In the first half of the 1980s a succession of high profile and deeply controversial trials took place in Northern Ireland on the evidence of 'supergrasses' from loyalist and republican paramilitary organisations prepared to betray large numbers of their former alleged confederates in return for immunity from prosecution or lenient sentences and new identities outside Northern Ireland.
This, the first thoroughly-researched book-length study of this process, not only carefully documents the central trials - some of which were larger than any other criminal proceedings in the UK or Ireland - but also opens a rare window on the highly secret world of the terrorist groups concerned. The origins of the supergrass system are traced through the complex web of intelligence gathering and counter-terrorist policy in Northern Ireland, and the broader criminal justice and criminological issues are fully explored.
The author also compares and contrasts the failure of the supergrass experiment in Northern Ireland with its much more successful counterparts in England, the United States, Italy and Germany, and considers why France and Spain chose not to go down the supergrass path.
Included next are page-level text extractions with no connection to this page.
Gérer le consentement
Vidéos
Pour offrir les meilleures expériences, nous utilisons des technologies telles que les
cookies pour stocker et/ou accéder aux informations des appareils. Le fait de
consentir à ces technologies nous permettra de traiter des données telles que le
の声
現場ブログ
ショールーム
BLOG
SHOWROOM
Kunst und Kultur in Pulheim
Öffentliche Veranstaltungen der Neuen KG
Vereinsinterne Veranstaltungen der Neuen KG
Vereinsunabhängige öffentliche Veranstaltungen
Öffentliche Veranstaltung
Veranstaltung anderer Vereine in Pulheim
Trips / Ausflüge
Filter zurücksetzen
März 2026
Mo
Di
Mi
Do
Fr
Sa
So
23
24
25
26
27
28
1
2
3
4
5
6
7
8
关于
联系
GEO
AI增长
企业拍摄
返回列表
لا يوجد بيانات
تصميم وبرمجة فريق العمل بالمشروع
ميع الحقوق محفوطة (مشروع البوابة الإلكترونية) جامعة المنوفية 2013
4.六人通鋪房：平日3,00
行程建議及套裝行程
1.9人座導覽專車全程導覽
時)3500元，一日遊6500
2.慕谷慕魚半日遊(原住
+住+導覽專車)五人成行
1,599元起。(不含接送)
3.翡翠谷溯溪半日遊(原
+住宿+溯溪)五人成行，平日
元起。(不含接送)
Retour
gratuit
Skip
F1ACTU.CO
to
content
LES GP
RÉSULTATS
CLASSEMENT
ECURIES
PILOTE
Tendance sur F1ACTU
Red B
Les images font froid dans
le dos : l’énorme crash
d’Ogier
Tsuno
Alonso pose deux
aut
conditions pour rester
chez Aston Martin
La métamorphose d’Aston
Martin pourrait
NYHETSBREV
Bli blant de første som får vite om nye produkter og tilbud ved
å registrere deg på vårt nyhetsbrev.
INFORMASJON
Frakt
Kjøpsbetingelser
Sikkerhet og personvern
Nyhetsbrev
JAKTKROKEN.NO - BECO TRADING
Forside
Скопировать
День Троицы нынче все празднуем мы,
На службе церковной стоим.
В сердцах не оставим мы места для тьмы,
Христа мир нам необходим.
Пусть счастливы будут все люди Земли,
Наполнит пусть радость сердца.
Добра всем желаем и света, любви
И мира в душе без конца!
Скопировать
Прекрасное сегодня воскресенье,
The publication of this book could hardly be more timely. Northern Ireland is once again at the top of the political agenda in the United Kingdom and Ireland, and the recent ceasefires have ensured that the Troubles are the focus of renewed international attention.
The need for strong due process rights in the criminal justice system as part of an overall settlement of the Ulster conflict is firmly underlined, and the study adds further support to the case for more effective mechanisms of public accountability over policing and intelligence-gathering in liberal democracies generally.